(Stored records)
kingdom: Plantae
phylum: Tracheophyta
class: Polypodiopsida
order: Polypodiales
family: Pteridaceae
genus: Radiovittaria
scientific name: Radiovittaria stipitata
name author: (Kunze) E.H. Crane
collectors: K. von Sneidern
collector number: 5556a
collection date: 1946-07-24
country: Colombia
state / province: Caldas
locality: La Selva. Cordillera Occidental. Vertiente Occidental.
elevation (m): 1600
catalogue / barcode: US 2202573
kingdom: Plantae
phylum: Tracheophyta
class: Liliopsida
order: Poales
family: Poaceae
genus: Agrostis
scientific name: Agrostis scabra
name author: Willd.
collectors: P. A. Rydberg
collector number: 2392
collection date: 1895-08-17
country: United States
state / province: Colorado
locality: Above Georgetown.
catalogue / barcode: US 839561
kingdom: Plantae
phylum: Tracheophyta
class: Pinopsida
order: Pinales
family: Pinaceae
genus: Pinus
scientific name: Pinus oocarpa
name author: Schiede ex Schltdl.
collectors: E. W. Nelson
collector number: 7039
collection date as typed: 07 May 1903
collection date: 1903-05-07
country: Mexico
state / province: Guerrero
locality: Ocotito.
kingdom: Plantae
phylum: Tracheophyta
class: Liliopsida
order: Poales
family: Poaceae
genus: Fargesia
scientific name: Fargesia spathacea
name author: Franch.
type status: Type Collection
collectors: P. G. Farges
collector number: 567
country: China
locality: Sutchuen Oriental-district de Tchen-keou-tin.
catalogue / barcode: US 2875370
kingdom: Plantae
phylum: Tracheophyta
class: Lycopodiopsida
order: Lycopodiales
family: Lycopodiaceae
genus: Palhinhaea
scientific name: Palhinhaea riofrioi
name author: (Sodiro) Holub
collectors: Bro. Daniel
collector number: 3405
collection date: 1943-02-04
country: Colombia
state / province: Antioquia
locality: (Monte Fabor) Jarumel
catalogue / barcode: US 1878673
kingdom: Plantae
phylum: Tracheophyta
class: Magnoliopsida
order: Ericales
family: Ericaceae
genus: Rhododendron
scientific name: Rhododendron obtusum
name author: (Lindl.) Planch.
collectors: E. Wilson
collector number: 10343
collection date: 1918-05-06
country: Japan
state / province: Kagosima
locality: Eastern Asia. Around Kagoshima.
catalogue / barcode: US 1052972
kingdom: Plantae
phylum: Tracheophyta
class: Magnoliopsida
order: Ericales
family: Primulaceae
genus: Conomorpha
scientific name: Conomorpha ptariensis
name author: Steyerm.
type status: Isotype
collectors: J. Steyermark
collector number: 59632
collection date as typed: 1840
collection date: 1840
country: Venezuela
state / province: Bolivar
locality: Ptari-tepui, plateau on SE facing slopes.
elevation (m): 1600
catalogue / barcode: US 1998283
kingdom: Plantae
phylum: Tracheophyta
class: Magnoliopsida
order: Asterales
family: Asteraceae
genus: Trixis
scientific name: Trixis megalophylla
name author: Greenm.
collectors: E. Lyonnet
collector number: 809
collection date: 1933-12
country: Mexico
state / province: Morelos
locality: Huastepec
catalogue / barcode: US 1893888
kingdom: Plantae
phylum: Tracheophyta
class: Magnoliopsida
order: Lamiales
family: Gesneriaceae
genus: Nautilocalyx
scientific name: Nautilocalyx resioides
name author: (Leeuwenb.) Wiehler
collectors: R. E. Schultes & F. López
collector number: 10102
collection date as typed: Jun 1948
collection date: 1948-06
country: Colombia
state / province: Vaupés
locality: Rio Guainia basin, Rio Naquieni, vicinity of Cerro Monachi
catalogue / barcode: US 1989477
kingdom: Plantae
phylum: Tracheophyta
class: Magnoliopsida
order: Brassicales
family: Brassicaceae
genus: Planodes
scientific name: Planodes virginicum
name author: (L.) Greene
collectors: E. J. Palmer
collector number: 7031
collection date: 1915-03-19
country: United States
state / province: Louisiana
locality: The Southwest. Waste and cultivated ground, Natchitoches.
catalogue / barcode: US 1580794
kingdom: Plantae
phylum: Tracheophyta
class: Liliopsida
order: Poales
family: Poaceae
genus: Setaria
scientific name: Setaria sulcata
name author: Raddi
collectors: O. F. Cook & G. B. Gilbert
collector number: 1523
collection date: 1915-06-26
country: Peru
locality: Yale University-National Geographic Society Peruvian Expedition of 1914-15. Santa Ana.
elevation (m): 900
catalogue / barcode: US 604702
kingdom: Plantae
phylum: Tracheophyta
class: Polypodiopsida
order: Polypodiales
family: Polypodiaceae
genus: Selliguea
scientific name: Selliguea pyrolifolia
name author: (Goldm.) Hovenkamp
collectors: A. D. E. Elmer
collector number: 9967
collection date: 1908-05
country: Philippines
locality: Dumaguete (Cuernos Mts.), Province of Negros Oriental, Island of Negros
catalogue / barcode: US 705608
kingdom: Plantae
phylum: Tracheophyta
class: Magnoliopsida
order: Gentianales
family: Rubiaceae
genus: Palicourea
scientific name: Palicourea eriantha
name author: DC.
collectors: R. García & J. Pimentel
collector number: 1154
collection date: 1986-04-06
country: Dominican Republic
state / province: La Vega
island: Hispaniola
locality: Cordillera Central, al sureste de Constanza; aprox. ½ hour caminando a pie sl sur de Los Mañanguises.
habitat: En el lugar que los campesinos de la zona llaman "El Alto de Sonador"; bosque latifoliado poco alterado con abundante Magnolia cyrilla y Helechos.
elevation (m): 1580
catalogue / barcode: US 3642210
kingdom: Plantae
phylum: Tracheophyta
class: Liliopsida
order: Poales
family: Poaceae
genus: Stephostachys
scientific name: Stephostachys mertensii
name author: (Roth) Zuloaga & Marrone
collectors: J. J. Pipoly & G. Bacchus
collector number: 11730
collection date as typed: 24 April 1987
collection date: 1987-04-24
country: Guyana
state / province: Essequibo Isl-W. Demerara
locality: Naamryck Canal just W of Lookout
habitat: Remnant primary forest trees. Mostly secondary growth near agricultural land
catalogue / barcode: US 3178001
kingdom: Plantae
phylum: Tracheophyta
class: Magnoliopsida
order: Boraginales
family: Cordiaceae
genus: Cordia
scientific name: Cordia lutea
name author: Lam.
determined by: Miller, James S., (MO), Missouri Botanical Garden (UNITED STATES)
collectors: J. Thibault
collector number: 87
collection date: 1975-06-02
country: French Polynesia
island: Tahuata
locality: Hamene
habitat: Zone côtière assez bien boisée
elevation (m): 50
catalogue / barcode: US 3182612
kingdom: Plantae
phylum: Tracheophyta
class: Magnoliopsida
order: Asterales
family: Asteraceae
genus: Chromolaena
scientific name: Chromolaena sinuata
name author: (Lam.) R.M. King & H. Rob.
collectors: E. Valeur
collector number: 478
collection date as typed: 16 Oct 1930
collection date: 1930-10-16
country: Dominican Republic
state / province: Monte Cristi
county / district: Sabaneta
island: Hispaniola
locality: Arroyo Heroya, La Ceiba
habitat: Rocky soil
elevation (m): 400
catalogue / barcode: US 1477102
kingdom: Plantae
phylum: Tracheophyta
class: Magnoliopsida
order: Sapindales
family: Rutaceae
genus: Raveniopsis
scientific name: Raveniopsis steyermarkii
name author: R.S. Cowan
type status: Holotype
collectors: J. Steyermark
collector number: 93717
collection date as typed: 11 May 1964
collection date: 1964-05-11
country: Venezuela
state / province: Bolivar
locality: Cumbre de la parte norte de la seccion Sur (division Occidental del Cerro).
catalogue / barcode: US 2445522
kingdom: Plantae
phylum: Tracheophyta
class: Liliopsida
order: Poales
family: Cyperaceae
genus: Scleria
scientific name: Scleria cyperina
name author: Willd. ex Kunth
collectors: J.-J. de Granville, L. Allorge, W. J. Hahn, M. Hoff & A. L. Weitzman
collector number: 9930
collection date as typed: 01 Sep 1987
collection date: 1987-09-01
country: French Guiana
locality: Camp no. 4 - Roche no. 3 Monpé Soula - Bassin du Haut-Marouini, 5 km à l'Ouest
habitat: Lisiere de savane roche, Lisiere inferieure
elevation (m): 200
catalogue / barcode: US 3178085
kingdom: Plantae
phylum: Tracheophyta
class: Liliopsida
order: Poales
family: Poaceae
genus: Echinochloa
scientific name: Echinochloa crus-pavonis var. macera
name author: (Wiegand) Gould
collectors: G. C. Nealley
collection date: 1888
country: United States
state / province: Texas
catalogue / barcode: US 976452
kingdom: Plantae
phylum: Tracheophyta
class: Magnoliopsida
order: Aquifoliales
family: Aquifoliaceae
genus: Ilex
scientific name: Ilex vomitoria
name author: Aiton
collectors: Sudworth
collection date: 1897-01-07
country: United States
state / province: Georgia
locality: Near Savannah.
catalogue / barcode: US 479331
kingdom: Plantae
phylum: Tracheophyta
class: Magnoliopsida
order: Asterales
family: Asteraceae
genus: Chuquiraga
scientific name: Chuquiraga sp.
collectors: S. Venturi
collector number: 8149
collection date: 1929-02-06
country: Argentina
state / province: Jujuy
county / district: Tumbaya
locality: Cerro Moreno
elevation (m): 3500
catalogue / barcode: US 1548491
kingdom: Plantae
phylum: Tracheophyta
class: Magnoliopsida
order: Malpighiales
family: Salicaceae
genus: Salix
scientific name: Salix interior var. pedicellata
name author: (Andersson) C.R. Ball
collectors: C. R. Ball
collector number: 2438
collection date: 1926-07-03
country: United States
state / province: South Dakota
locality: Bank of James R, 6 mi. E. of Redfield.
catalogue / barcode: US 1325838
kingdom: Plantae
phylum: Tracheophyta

AIM: Starting with the line that contains "collector number: 8149" and going on through the line that contains "scientific name: Salix", render those lines of the items as a Markdown table with the columns Row and Line. Give one numbered row per line and leave out blank lines.

COMPLETE OUTPUT:
| Row | Line |
|---|---|
| 1 | collector number: 8149 |
| 2 | collection date: 1929-02-06 |
| 3 | country: Argentina |
| 4 | state / province: Jujuy |
| 5 | county / district: Tumbaya |
| 6 | locality: Cerro Moreno |
| 7 | elevation (m): 3500 |
| 8 | catalogue / barcode: US 1548491 |
| 9 | kingdom: Plantae |
| 10 | phylum: Tracheophyta |
| 11 | class: Magnoliopsida |
| 12 | order: Malpighiales |
| 13 | family: Salicaceae |
| 14 | genus: Salix |
| 15 | scientific name: Salix interior var. pedicellata |